Akcja Nie strzelam w Sylwestra ma coraz więcej zwolenników. Dotychczas udział zapowiedziało na portalu społecznościowym ponad 23 tysiące osób.
Akcję organizuje stowarzyszenie Empatia. Jego przedstawicielka Katarzyna Biernacka podkreślała w poranku RDC, że huczny, wystrzałowy sylwester może być koszmarem dla zwierząt, które nie wiedzą, co się dzieje i wpadają w panikę. Katarzyna Biernacka dodała, że taki hałas sprawia naszym psom i kotom fizyczny ból.

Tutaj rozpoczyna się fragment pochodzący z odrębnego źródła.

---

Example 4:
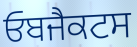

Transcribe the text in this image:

ਓਬਜੈਕਟਸ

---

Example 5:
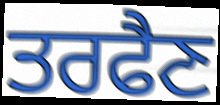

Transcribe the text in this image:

ਤਰਫੈਣ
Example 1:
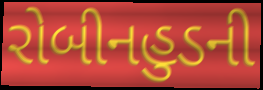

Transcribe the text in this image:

રોબીનહુડની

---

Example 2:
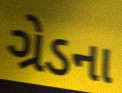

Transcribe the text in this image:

ગ્રેડના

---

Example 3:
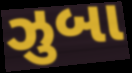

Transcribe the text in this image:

ઝુબા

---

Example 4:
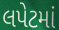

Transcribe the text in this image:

લપેટમાં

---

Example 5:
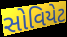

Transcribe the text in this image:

સોવિયેટ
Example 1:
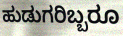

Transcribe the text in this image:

ಹುಡುಗರಿಬ್ಬರೂ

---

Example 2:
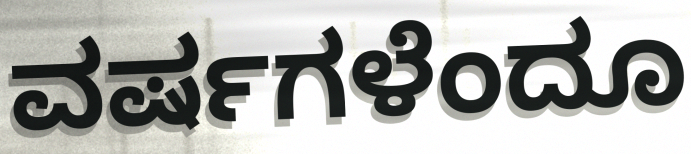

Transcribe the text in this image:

ವರ್ಷಗಳೆಂದೂ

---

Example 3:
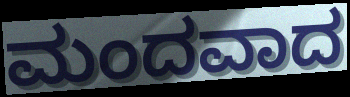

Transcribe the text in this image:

ಮಂದವಾದ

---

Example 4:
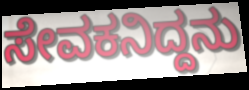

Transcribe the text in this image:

ಸೇವಕನಿದ್ದನು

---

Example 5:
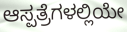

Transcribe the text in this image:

ಆಸ್ಪತ್ರೆಗಳಲ್ಲಿಯೇ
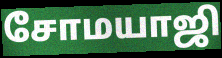
சோமயாஜி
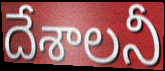
దేశాలనీ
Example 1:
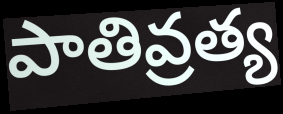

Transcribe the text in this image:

పాతివ్రత్య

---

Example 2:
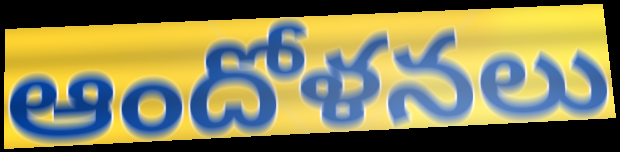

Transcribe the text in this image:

ఆందోళనలు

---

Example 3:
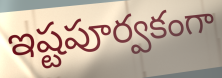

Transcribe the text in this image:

ఇష్టపూర్వకంగా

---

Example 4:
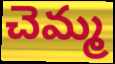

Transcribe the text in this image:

చెమ్మ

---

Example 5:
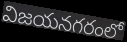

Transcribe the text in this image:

విజయనగరంలో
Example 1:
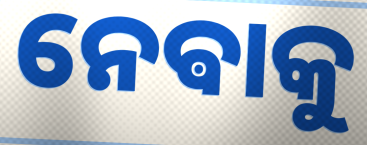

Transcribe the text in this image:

ନେଵାକୁ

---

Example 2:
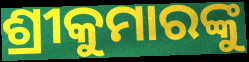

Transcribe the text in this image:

ଶ୍ରୀକୁମାରଙ୍କୁ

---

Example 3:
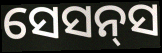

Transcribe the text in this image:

ସେସନ୍‌ସ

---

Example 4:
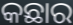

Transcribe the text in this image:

କଛାର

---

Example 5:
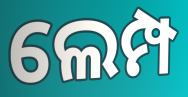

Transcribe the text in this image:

ଲେମ୍ପ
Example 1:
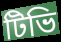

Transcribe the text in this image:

টিভি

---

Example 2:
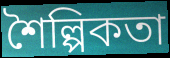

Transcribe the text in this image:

শৈল্পিকতা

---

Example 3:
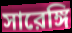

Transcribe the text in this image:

সারেঙ্গি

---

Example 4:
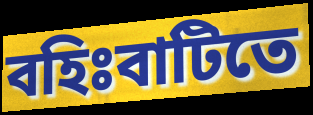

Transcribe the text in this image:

বহিঃবাটিতে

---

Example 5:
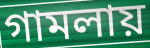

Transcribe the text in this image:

গামলায়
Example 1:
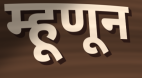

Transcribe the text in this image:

म्हूणून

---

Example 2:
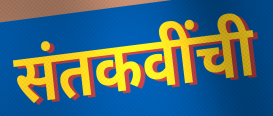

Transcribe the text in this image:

संतकवींची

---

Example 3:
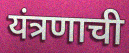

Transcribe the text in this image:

यंत्रणाची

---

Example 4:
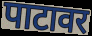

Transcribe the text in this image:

पाटावर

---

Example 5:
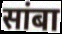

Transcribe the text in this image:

सांबा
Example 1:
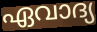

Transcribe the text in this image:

ഏവാദ്യ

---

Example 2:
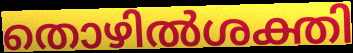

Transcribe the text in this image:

തൊഴിൽശക്തി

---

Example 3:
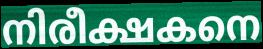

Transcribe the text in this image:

നിരീക്ഷകനെ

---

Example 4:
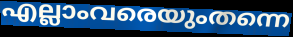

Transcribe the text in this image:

എല്ലാംവരെയുംതന്നെ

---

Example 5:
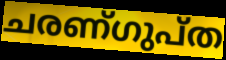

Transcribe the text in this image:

ചരണ്ഗുപ്ത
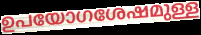
ഉപയോഗശേഷമുള്ള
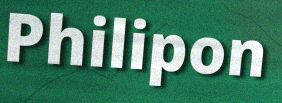
Philipon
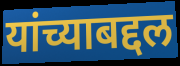
यांच्याबद्दल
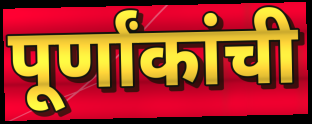
पूर्णांकांची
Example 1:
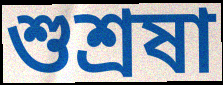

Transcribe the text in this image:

শুশ্রষা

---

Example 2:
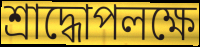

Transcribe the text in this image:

শ্রাদ্ধোপলক্ষে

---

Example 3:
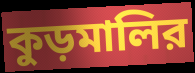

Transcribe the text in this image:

Dariusz Gzyra - prezes stowarzyszenia Empatia - przypominał, że zwierzętom należy się szacunek opieka i ochrona - nie tylko od święta: Huk petard może być śmiercionośny dla dzikich ptaków - ogłuszone wystrzałami mogą uderzyć w budynki.
Ze statystyk, na które powołuje się stowarzyszenie wynika, że ofiarą sylwestrowych wystrzałów pada co roku kilkadziesiąt tysięcy zwierząt.
Stowarzyszenie _ Empatia _opublikowało kilka rad, jak pomóc przetrwać zwierzęciu stresujący dla niego okres. Na kilka godzin przed największym hałasem dobrze jest podać mu środki uspokajające, po konsultacji z lekarzem/lekarką weterynarii. Zarówno dawka, jak i rodzaj muszą być dopasowane do konkretnego zwierzęcia.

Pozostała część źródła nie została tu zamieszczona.